Last updated: March 5, 2023
Place
Manzanar Auditorium
Historical/Interpretive Information/Exhibits
A Community Living Room
The Manzanar Auditorium is one of three original buildings remaining here from Manzanar War Relocation Center. You would have heard laughter, tears, music – the sounds of celebration and sadness that echoed through this building’s cavernous space. They linger in the stories of Manzanar, of those who worked and played here over many decades: incarcerated Japanese Americans, War Relocation Authority (WRA) staff, and Owens Valley residents.
In just five months, incarcerated carpenters transformed standard government blueprints into a community auditorium for more than 5,000 people still confined here in June 1944.
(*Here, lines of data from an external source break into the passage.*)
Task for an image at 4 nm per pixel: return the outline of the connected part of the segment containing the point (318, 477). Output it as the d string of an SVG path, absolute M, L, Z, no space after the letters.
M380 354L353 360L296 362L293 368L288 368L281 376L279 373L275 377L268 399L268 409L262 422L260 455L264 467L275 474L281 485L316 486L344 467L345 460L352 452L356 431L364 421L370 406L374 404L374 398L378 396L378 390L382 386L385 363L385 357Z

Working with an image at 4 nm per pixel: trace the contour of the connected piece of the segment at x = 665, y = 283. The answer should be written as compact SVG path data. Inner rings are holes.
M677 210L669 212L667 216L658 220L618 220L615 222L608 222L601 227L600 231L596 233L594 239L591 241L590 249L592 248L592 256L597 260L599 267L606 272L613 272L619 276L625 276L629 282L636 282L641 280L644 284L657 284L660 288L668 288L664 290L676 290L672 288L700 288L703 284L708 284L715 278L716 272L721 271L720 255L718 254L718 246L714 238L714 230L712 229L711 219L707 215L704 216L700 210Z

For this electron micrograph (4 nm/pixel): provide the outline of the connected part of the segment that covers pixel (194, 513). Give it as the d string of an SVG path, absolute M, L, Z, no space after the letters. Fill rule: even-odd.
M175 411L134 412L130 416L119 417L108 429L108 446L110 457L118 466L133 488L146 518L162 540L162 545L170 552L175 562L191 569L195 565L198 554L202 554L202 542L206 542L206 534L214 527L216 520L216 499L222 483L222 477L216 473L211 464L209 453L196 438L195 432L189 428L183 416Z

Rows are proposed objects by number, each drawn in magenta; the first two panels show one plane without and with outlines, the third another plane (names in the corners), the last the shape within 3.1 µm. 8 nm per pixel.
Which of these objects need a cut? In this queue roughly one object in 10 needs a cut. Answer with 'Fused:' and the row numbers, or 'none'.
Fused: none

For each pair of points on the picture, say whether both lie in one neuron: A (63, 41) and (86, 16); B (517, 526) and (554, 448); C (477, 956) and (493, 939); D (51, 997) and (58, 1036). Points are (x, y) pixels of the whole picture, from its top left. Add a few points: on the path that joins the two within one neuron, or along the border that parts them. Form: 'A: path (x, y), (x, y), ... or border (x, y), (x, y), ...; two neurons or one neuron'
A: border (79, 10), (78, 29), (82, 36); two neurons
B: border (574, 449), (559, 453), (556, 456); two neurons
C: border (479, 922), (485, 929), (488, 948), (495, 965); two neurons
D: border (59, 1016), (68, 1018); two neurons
With a stage, locker rooms, and projection booth, the 14,000 sq. ft. building changed the way Manazanar gathered. Concerts, lectures, Japanese American cultural activities, and physical education classes filled its calendar – and often its 1,280-seat capacity. Tickets for dances, talent shows, and movie nights were 5 cents for children, 25 cents for adults, and 50 cents for camp staff, and “everyone else.”
Standing Together
A somber Manzanar community, including Project Director Ralph Merritt, center, gathered at the west entrance after an April 29, 1945 memorial service for Pfc. Sadao Munemori and Sgt. Robert Nakasaki, American soldiers killed in Italy on April 5, 1945, while their families remained confined at Manzanar.
Built to Last
The auditorium faced an uncertain future as Mananar closed in November 1945. Inyo County purchased it in 1947, and the Independence Veterans of Foreign Wars hosted community social and sports events here until 1951. The south wing was moved to Lone Pine in 1954, and Inyo County converted the auditorium to a road equipment maintenance shop where many local residents worked over the next forty years.
A Place for Remembering
Time, weather, and alteration had taken their toll when the National Park Service purchased the building in 1996. Six years later, a $3.5 million rehabilitation process began. On April 24, 2004, more than 2,500 formerly incarcerated Japanese Americans, local residents, and others celebrated the building’s dedication as Manzanar’s Visitor Center and park headquarters.